The Windrush Generation term comes after the name of the passenger liner and cruise ship “The Empire Windrush” which arrived at Tilbury on 22 June 1948, carrying 492 passengers from Jamaica. Today “the Windrush arrival” symbolise the historical beginnings of British multiculturalism and Windrush generation is referred to many of people came to England in late 40’s and 50’s. All of arrivals and their families wished to find a work and better life in United Kingdom – which faced a labour shortage following the war devastation at that time.
The Windrush scandal spread throughout the media bringing out concerns about immigration status of the Windrush generation members.
People had been wrongfully detained in immigration detention centres in the past six years and many individuals had been mistakenly deported. However, the British Nationality Act 1948 gave Caribbean and other commonwealth people British citizenship and full rights to entry and settlement into the UK.
During the 1960’s and 1970’s the Government passed a new legislation to impose stricter immigration controls, which meant that the 1971 Immigration Act restricted primary immigration to the UK but allowed Commonwealth citizens already in the country to leave or remain.
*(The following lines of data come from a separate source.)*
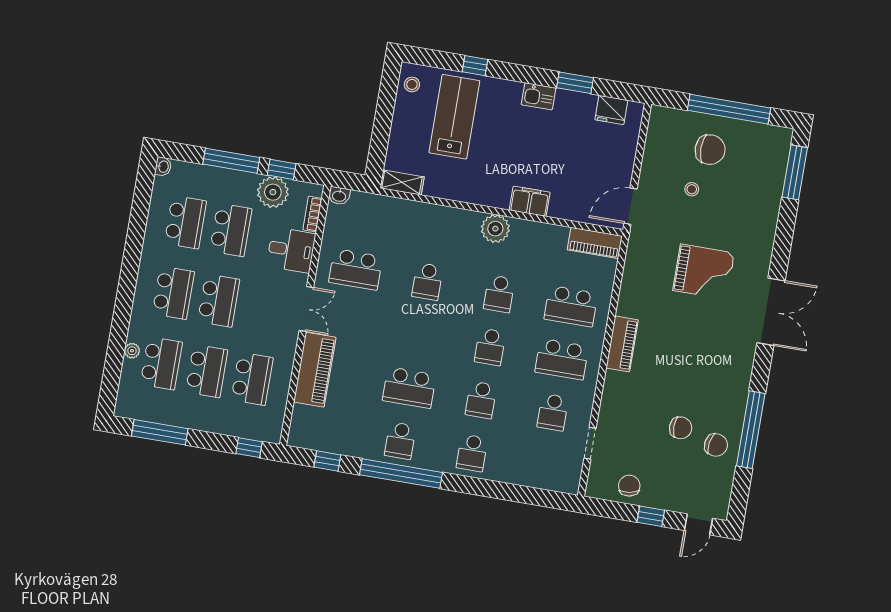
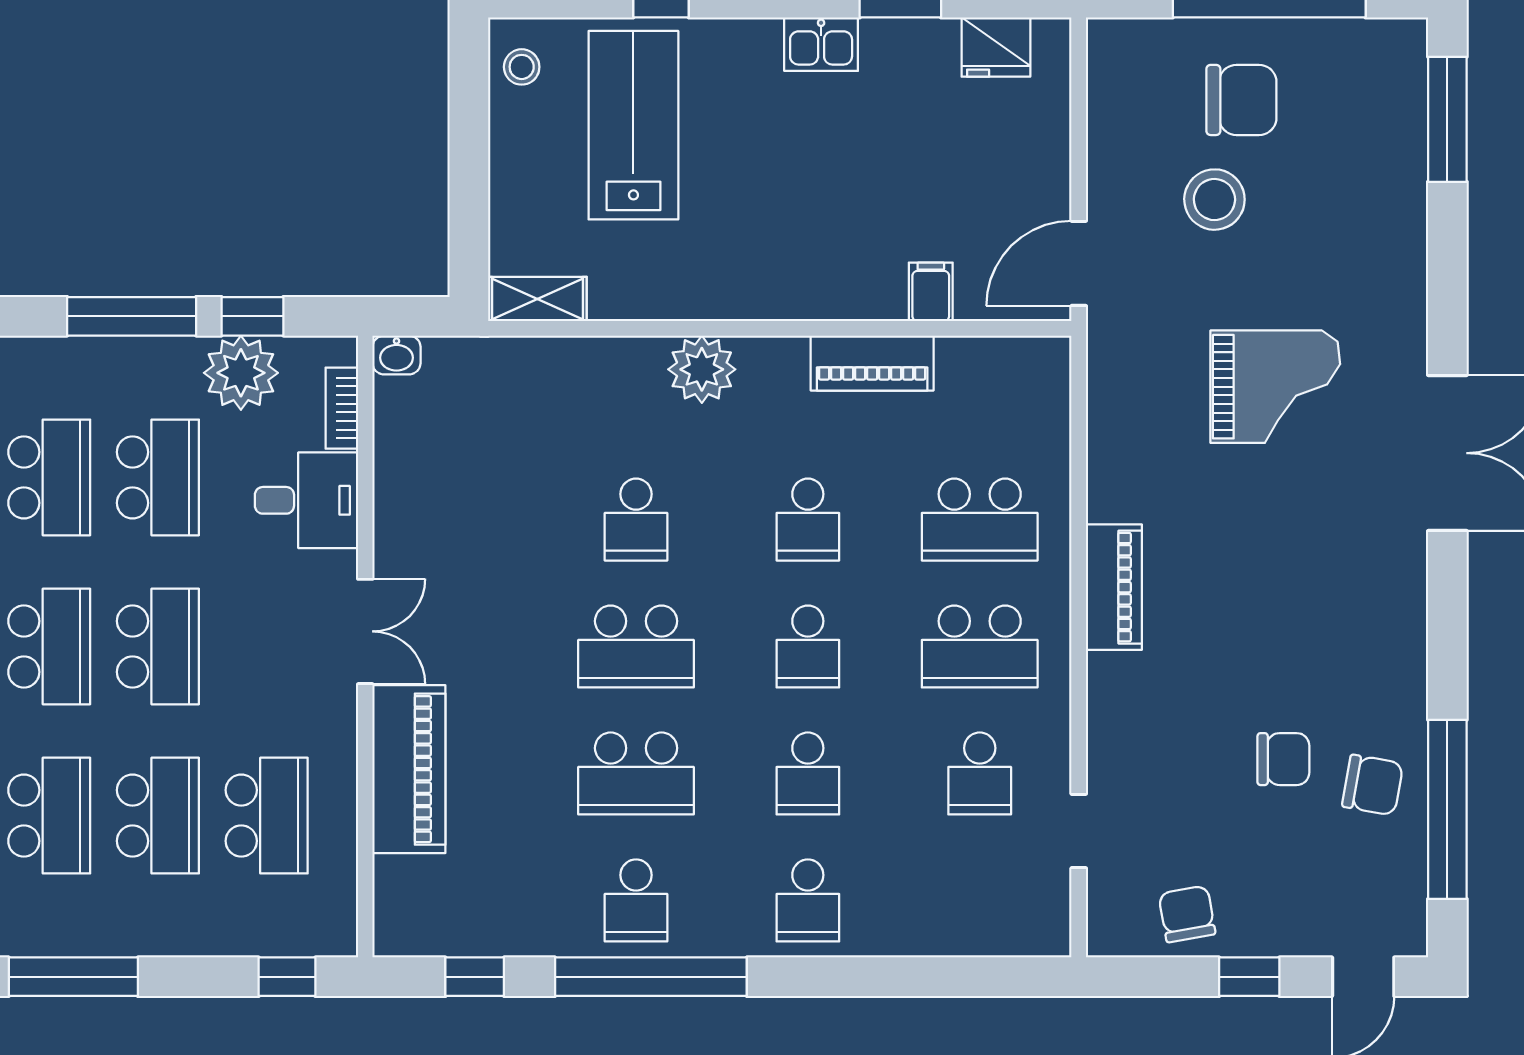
stool: (692, 189) -> (1214, 200), width x1.89, depth x1.89
filing cabinet: (530, 201) -> (931, 292), moved, width x0.50
plant: (495, 229) -> (702, 369), moved
piano: (595, 243) -> (872, 363), moved
school desk: (356, 269) -> (636, 646), moved
window: (751, 430) -> (1447, 809), moved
Unfortunately the Home Office did not issue paperwork confirming the status of those who arrived before 1973.
Although, Sajid Javid stated behalf of House of Commons that “[…] we will do right by the Windrush generation”. Theresa May also said publicly that the UK Government will do whatever it takes to resolve the ‘anxieties and problems, that people of the Windrush generation have endured and Theresa May has further offered compensation.